それでも鉄道事業者にとって、ドライバレス運転は安全性の向上に加え、資格を取るのに長い年月・コストを要する運転士の数を減らすことなど、複数のメリットがあります。
その他の鉄道事業者にとっての自動運転のメリット、国内における自動運転の現状、課題についてはこちらの記事を参照してください!
3月29日 JR九州 鹿児島本線において「自動列車運転支援装置」の走行試験を実施することを発表
【就活生の目線】
JR九州では、GoA2.5にあたる自動運転の実現を目指し、香椎線において実証運転を実施しています。
今回新たに発表された「自動列車運転支援装置」は、香椎線での実証運転で得た知見を活かし、運転士の操縦を支援することを目的として開発された装置です。
運転士のボタン操作後、駅出発~駅停止まで列車の加減速制御を自動で行う点は一般的なGoA2.5にあたる自動運転と同じですが、運転士による臨機応変な手動介入が可能である点が特徴です。
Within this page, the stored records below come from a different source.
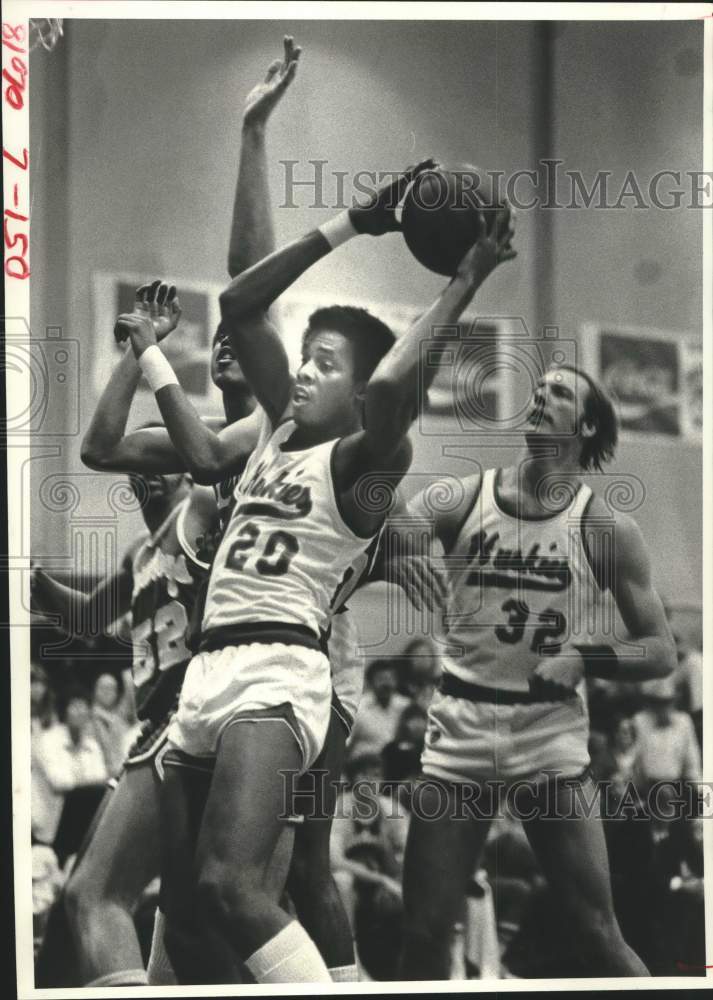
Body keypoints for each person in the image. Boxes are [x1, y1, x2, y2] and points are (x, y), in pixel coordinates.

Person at [115, 108, 516, 978]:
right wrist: (348, 222)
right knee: (183, 919)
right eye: (305, 357)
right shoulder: (266, 434)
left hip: (285, 667)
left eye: (324, 363)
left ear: (352, 392)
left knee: (253, 882)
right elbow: (238, 299)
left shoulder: (361, 462)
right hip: (208, 671)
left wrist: (464, 283)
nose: (301, 369)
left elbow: (389, 392)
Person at [397, 362, 676, 979]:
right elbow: (384, 535)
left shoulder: (605, 526)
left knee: (597, 934)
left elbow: (660, 650)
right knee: (420, 934)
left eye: (559, 393)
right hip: (460, 727)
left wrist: (586, 655)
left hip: (547, 734)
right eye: (538, 388)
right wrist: (392, 546)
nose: (540, 397)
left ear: (587, 422)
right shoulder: (464, 494)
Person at [31, 460, 205, 987]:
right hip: (161, 728)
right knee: (188, 912)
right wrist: (32, 577)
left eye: (157, 461)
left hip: (185, 718)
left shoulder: (200, 516)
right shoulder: (141, 551)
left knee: (92, 893)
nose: (142, 472)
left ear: (185, 472)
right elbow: (85, 619)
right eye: (137, 466)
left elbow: (236, 442)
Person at [32, 688, 108, 857]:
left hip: (83, 823)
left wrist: (85, 782)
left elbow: (101, 779)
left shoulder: (92, 745)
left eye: (84, 707)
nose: (80, 712)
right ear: (64, 710)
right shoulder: (47, 740)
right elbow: (59, 781)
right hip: (52, 826)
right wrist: (87, 782)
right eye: (75, 706)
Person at [348, 659, 411, 760]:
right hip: (364, 765)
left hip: (396, 764)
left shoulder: (406, 706)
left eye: (390, 678)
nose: (386, 683)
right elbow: (345, 744)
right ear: (370, 682)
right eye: (381, 679)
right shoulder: (358, 708)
なお、駅に停車したり、信号で減速したりする際の制御は装置が行います。
また、既存のATS地上設備を活用することで、新たに地上設備を原則増やすことなく、また車上設備も簡素化できるとのこと。
とにかく就活生のみなさんとしては
取得にコストのかかる免許が必要な運転士の数を減らしたい
設置や維持にコストのかかる地上設備はなるべく減らしたい
という鉄道事業者の視点を理解しておくのが重要です。
3月31日 JR東日本 自社所有の光ファイバー回線と、丸の内ダイレクトアクセスの所有する大手町エリアの回線とを相互結合させ、東日本の広い範囲での光ネットワークを提供することを発表
【就活生の目線】
線路に沿って敷設され、鉄道事業を中心に自社利用されてきたJR東日本の光ファイバー。この回線を法人向けに貸し出すサービスの拡大を打ち出したのが2022年3月の社長会見・プレスリリース(リンク先PDF)でした。
鉄道の安全・安定輸送を支えてきた「高品質」・「低損失」・「高信頼性」を売りに、地域社会の発展やDX推進への貢献を掲げています。
広い意味では、高架下の活用などと同様「鉄道事業の持つ土地・設備の有効活用」「沿線価値の向上」と捉えて良いでしょう。この2つのテーマは鉄道事業者に共通する課題でもあるので、鉄道に関わる仕事を志す方は意識してください。
終わりに
3月のプレスリリースまとめは以上になります。